◆ Your assignment
The answer should be each line from the entries below that has the word "Right" in it.

(Skeletal landmark data)
########

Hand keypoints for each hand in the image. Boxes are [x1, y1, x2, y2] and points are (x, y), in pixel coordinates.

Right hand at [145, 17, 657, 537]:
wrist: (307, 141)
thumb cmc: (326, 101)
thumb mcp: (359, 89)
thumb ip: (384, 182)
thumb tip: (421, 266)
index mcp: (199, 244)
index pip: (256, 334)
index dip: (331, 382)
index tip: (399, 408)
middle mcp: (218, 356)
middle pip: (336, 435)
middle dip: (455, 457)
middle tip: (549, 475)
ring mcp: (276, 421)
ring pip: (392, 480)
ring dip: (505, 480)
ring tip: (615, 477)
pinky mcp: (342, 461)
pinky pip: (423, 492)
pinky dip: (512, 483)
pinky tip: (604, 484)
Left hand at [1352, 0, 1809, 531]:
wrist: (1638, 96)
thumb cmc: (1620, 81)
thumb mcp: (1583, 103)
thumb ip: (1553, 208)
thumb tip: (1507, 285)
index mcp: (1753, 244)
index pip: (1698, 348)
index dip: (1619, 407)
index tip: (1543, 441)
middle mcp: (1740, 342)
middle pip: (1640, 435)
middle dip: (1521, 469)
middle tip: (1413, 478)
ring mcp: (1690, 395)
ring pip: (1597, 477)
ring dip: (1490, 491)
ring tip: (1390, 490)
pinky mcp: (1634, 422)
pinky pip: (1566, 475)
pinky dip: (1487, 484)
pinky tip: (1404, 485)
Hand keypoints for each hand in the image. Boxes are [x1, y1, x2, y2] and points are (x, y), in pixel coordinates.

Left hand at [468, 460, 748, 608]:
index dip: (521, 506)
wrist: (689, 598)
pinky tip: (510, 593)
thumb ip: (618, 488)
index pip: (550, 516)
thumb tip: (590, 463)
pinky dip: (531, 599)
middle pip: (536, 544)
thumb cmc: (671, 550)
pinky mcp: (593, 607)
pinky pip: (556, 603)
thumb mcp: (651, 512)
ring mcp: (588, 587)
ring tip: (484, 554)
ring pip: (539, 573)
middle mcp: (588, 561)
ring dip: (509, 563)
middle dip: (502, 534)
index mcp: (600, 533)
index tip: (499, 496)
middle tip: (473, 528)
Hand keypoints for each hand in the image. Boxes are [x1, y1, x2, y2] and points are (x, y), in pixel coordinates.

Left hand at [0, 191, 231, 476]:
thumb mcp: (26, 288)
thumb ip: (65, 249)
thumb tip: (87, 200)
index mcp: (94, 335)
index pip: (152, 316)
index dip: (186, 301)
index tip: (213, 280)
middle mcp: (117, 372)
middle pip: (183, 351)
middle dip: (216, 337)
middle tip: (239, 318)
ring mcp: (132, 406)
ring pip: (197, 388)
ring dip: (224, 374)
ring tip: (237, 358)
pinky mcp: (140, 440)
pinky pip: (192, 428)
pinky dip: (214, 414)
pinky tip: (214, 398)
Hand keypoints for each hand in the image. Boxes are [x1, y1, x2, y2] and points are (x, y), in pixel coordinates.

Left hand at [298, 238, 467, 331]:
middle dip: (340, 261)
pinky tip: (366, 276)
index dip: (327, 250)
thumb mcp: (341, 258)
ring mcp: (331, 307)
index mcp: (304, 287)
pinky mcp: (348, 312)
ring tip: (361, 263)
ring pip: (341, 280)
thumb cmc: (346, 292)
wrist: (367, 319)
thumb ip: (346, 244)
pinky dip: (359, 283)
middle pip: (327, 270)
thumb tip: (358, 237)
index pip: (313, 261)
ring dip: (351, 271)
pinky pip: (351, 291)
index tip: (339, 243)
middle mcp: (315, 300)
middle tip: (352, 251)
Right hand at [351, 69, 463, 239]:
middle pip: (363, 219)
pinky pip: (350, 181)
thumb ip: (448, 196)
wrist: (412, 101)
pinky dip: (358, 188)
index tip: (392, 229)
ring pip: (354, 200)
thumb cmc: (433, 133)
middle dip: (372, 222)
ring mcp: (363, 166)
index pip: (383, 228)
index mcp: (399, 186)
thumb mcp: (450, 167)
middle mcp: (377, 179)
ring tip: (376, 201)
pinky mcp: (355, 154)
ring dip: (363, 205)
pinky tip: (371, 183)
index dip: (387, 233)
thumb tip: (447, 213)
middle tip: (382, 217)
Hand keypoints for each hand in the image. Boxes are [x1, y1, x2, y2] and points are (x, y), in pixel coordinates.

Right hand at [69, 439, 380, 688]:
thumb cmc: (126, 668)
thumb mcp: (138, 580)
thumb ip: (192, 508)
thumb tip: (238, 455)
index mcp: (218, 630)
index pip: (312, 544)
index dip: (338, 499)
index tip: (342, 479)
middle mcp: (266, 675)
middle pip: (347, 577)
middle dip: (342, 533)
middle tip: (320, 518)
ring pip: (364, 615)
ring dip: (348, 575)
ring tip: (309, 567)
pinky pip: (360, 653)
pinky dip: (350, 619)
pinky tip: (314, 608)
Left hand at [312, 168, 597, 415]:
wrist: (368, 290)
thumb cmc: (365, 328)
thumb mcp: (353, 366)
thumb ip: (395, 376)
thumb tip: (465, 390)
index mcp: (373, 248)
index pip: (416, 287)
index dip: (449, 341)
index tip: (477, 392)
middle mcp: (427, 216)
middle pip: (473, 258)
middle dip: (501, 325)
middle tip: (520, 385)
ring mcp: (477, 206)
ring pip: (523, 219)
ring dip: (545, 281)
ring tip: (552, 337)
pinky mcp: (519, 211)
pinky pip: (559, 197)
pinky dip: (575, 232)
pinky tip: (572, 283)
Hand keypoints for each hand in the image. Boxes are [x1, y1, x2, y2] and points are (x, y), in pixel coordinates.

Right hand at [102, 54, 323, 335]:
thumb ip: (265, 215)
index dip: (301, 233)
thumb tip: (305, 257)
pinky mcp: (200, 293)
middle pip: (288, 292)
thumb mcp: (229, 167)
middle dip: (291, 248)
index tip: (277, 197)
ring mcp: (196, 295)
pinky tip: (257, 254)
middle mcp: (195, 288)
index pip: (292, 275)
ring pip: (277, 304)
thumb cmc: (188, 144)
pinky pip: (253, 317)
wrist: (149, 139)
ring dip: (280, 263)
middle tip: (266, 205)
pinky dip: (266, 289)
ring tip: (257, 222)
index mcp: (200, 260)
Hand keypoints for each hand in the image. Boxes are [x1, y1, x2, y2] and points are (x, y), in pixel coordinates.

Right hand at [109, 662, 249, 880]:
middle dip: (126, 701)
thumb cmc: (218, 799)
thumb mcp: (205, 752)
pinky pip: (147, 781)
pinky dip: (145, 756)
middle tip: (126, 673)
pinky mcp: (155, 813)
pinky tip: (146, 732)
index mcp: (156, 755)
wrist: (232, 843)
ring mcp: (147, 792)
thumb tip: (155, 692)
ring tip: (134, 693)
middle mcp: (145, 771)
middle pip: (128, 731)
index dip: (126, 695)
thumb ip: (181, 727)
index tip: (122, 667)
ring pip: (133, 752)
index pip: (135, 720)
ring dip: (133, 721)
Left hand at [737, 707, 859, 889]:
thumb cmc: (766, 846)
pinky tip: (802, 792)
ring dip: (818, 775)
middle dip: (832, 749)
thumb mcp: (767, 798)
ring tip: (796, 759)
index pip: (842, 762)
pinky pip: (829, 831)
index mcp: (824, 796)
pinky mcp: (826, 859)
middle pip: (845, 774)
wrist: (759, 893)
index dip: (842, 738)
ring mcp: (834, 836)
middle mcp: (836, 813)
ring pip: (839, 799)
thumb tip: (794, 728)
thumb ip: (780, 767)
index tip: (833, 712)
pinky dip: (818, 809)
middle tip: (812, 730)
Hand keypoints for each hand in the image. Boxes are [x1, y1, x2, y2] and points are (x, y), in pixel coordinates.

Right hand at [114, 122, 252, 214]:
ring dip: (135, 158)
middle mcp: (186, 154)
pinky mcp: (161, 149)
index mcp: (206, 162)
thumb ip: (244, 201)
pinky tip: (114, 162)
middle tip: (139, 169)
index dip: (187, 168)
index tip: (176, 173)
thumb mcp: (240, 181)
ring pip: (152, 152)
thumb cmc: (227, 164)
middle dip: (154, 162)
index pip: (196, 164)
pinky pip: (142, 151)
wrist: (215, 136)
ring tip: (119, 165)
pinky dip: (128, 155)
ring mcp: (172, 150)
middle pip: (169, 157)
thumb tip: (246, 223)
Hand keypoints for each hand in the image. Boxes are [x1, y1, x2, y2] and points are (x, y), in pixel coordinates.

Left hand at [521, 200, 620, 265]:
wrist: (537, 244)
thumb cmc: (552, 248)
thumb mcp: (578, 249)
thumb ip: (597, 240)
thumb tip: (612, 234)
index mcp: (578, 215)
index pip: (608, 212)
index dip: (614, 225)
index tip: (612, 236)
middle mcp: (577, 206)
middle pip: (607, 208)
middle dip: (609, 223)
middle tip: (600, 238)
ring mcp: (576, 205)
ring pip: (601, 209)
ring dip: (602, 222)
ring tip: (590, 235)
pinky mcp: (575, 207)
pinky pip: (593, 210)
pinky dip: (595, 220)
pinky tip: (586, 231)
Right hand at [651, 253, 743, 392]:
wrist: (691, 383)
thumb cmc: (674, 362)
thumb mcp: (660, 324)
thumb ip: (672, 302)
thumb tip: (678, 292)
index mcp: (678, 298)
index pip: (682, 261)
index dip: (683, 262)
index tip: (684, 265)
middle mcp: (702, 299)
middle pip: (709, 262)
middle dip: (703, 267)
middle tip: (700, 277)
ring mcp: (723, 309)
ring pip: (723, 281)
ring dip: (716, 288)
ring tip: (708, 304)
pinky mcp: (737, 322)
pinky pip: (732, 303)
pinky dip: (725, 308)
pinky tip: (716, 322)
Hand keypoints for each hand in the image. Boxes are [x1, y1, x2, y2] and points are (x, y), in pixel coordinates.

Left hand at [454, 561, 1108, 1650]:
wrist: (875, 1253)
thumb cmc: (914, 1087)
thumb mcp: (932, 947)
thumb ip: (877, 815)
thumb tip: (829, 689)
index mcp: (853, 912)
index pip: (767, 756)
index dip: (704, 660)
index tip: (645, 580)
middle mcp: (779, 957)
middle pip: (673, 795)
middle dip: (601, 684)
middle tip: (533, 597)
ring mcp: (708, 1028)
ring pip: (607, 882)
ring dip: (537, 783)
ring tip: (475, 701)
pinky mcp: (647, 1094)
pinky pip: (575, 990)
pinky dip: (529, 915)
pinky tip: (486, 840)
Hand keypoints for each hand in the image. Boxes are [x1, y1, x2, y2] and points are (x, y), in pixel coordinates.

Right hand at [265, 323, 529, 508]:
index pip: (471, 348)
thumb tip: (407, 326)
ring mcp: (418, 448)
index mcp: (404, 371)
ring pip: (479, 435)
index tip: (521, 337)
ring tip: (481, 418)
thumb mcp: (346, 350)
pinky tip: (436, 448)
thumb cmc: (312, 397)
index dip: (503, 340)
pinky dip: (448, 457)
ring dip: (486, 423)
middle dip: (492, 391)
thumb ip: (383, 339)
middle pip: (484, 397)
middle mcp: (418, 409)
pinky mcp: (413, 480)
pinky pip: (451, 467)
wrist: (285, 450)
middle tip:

########

◆ Solved problem
Right hand at [145, 17, 657, 537]:
Right hand at [351, 69, 463, 239]:
Right hand at [69, 439, 380, 688]:
Right hand at [102, 54, 323, 335]:
Right hand at [109, 662, 249, 880]:
Right hand at [114, 122, 252, 214]:
Right hand at [651, 253, 743, 392]:
Right hand at [265, 323, 529, 508]:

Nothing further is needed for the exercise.